BEGIN Data excerpts

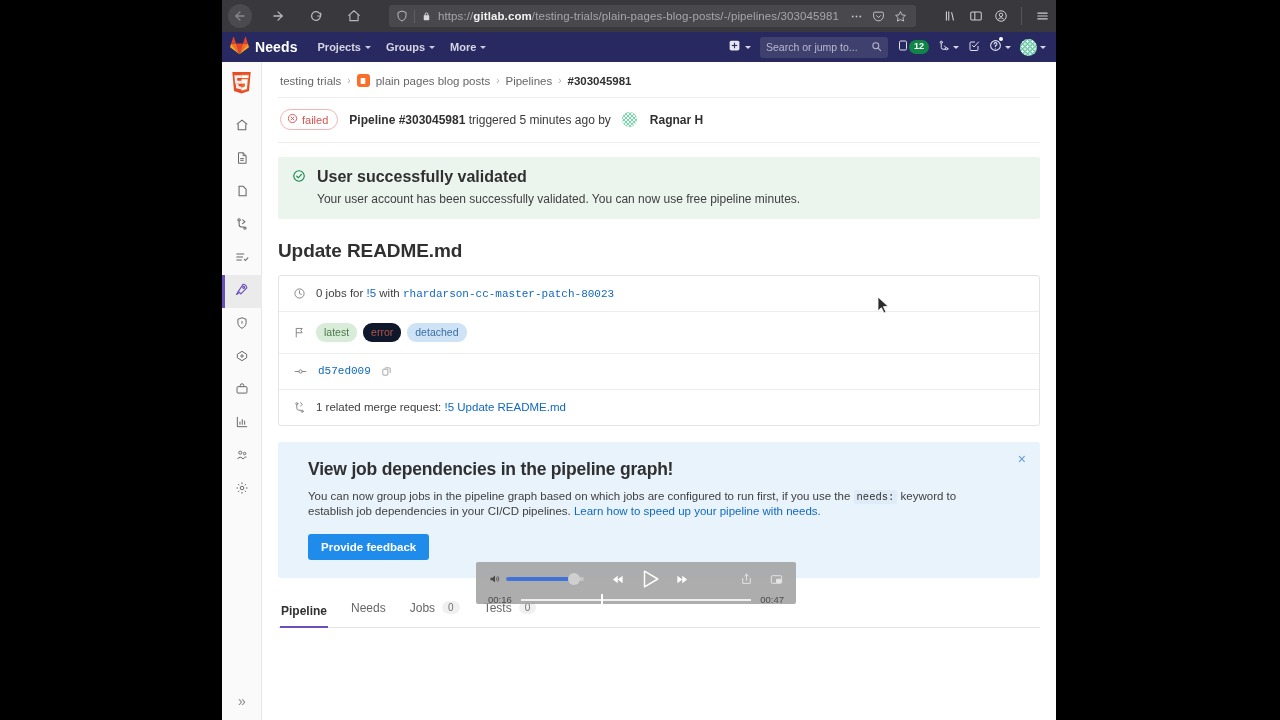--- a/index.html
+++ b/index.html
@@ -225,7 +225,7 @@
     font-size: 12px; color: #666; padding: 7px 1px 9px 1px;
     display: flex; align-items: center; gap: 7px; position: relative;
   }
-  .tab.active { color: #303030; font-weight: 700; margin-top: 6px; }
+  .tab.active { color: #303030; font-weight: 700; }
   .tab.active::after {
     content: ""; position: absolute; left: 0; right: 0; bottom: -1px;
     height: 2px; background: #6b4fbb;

END Data excerpts

Problem ▸
"font" is the string to look for; please copy every line of the records above where it appears.

Final answer ▸
     font-size: 12px; color: #666; padding: 7px 1px 9px 1px;
-  .tab.active { color: #303030; font-weight: 700; margin-top: 6px; }
+  .tab.active { color: #303030; font-weight: 700; }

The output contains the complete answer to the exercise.